- EXERCISE TEXT -
======

10 great lovers-on-the-run films
Lawless and loved-up, couples on the run have inspired some of the finest road movies ever made. Let’s do a drive by some of the best.
In the titular song from his 1982 album Nebraska, Bruce Springsteen sings in a hoarse half-whisper from the point of view of Charles Starkweather, a convicted murderer preparing to be executed. In 1958, the real-life Starkweather — just shy of 20 — went on a notorious killing spree across the American midwest, accompanied by his 14-year-old girlfriend, Caril Ann Fugate. They left 10 dead in their wake, including Fugate’s young sister. But it wasn’t the crime itself that inspired Springsteen to write the song; it was seeing Terrence Malick’s loose retelling of it – Badlands – late on television one night. The film, gushing with backwoods poetry and existential dread, had been released to rave reviews in 1973.
The disaffected outlaw couple were now called Kit (Martin Sheen) and Holly (Sissy Spacek), a pair of self-absorbed teenagers who start killing by accident, then on a whim. Malick’s film was a curiously detached and introspective descent into violence; far from the antics of the Depression-era Bonnie and Clyde, who had blazed across American screens in 1967. Kit and Holly lack malevolence, conviction, or even likability – they just float into violence, disquietingly oblivious to the suffering they cause. Springsteen’s bleak, ambivalent coda suits them well: “You wanna know why I did what I did? Well sir, I guess there’s just a meanness in this world.”
Hollywood has long shown a fascination with the outlaw hero, and European filmmakers have created their own approximations. A pair of criminals, after all, have the potential to create an alternative way of life – an intimate, secretive existence separate from the law-abiding everyman. They live and die on their own terms, far from the woes and banalities of the outside world. Rather than plod along safely, these couples tell us that it’s better to go out with a gun in hand – doomed and in love. Here are a few of our favourite movies featuring lovers on the lam.
You Only Live Once (1937)

======

- ACTIVITY 1 -
In the article on lovers-on-the-run films, which film prompted Bruce Springsteen to write the song "Nebraska"?
The article and the entries that follow it are unrelated pieces of material.

======

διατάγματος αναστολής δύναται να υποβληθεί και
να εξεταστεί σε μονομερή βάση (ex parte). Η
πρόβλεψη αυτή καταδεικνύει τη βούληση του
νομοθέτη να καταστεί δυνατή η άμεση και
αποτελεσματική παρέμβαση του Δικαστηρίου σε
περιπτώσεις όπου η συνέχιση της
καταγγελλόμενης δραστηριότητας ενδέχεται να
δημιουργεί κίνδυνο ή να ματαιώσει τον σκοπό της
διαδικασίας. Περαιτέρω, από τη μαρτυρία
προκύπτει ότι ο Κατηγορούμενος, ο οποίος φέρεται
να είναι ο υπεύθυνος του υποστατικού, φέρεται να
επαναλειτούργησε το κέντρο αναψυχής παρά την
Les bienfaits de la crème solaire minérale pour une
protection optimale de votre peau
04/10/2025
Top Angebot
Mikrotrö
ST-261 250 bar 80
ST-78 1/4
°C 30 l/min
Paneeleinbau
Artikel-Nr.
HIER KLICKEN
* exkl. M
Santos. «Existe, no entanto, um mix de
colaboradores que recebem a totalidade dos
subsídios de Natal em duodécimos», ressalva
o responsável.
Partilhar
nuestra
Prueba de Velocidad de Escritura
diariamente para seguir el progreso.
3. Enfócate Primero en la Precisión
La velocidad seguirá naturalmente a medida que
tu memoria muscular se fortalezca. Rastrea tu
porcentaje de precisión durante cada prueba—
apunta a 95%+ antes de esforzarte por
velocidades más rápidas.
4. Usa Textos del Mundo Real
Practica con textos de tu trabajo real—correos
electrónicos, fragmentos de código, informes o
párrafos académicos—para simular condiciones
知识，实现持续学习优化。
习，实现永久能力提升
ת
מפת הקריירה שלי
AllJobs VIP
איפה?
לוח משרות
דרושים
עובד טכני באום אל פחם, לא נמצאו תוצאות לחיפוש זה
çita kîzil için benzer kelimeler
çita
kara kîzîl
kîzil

======

- ACTIVITY 2 -
Which lines of the entries contain the string "kîzil"? Gather every such line and copy it, treating uppercase and lowercase as different.

- REPLY 1 -
Terrence Malick's Badlands, which he saw late on television one night.

- REPLY 2 -
çita kîzil için benzer kelimeler
kîzil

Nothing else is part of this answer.